=== Begin Enclosure ===

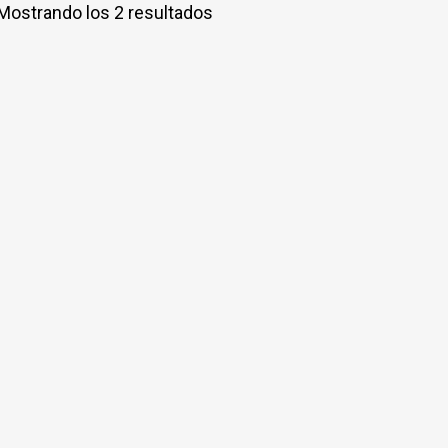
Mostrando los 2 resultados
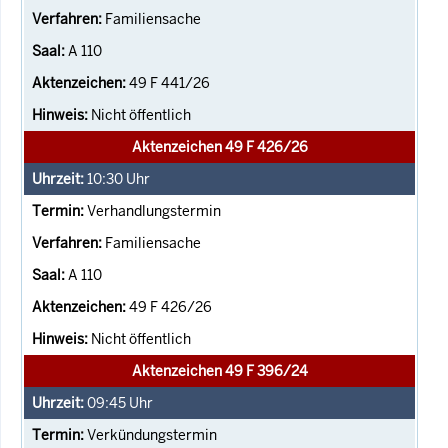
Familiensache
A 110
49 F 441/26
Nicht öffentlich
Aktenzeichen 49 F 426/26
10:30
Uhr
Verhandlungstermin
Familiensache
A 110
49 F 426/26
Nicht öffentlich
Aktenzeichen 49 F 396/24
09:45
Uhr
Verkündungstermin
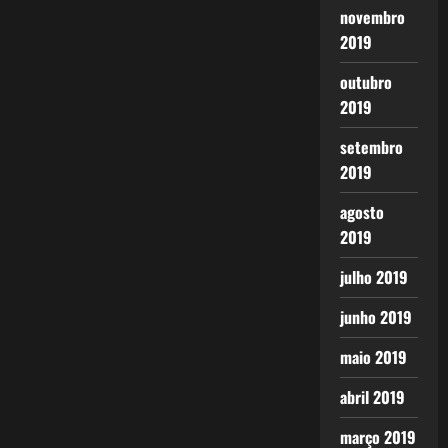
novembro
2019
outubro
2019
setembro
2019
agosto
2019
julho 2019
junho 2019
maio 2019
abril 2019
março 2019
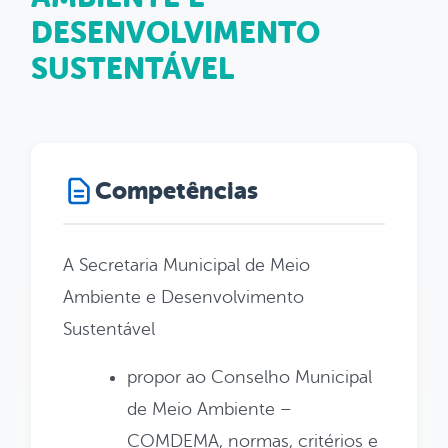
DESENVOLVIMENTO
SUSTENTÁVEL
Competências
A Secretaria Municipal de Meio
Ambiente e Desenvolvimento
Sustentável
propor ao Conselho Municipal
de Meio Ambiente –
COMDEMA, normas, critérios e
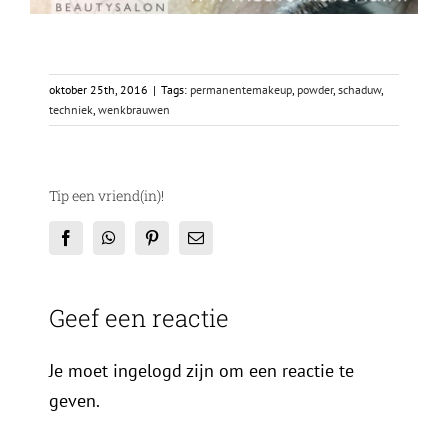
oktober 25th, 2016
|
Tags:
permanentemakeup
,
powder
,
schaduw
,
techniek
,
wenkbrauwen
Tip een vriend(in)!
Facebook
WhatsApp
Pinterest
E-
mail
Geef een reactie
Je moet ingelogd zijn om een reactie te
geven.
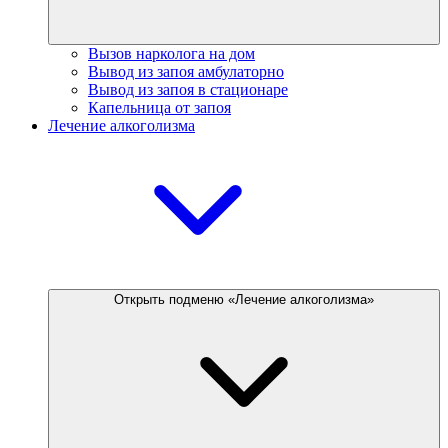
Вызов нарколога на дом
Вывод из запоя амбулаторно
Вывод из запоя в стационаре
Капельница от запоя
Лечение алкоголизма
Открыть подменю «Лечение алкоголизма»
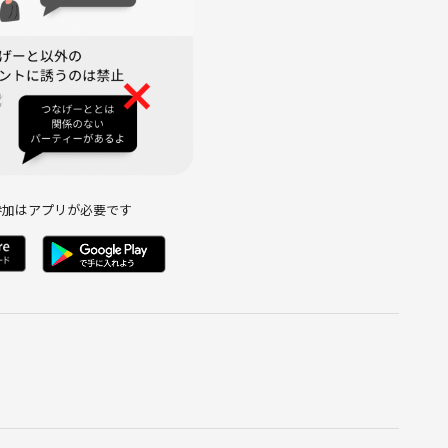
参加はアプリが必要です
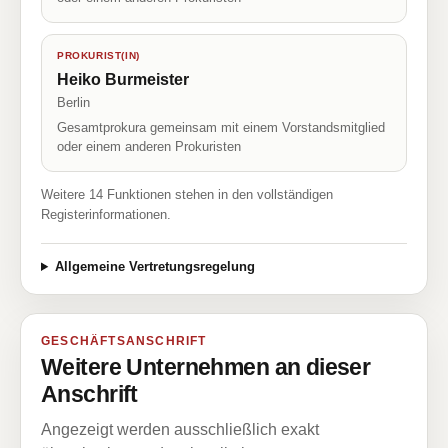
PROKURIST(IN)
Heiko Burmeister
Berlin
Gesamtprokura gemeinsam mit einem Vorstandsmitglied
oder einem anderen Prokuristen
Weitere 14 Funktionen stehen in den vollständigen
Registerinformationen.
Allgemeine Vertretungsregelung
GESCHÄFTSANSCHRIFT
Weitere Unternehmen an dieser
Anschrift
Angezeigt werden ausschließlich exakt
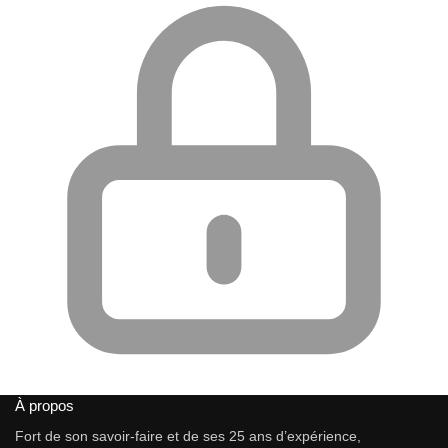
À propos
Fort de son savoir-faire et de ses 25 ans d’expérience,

=== End Enclosure ===

Work item => The data above should be set down again exactly, with the pictures omitted.

Result =>
Mostrando los 2 resultados
Familiensache
A 110
49 F 441/26
Nicht öffentlich
Aktenzeichen 49 F 426/26
10:30
Uhr
Verhandlungstermin
Familiensache
A 110
49 F 426/26
Nicht öffentlich
Aktenzeichen 49 F 396/24
09:45
Uhr
Verkündungstermin
novembro
2019
outubro
2019
setembro
2019
agosto
2019
julho 2019
junho 2019
maio 2019
abril 2019
março 2019
DESENVOLVIMENTO
SUSTENTÁVEL
Competências
A Secretaria Municipal de Meio
Ambiente e Desenvolvimento
Sustentável
propor ao Conselho Municipal
de Meio Ambiente –
COMDEMA, normas, critérios e
oktober 25th, 2016
|
Tags:
permanentemakeup
,
powder
,
schaduw
,
techniek
,
wenkbrauwen
Tip een vriend(in)!
Facebook
WhatsApp
Pinterest
E-
mail
Geef een reactie
Je moet ingelogd zijn om een reactie te
geven.
Вызов нарколога на дом
Вывод из запоя амбулаторно
Вывод из запоя в стационаре
Капельница от запоя
Лечение алкоголизма
Открыть подменю «Лечение алкоголизма»
参加はアプリが必要です
PROKURIST(IN)
Heiko Burmeister
Berlin
Gesamtprokura gemeinsam mit einem Vorstandsmitglied
oder einem anderen Prokuristen
Weitere 14 Funktionen stehen in den vollständigen
Registerinformationen.
Allgemeine Vertretungsregelung
GESCHÄFTSANSCHRIFT
Weitere Unternehmen an dieser
Anschrift
Angezeigt werden ausschließlich exakt
À propos
Fort de son savoir-faire et de ses 25 ans d’expérience,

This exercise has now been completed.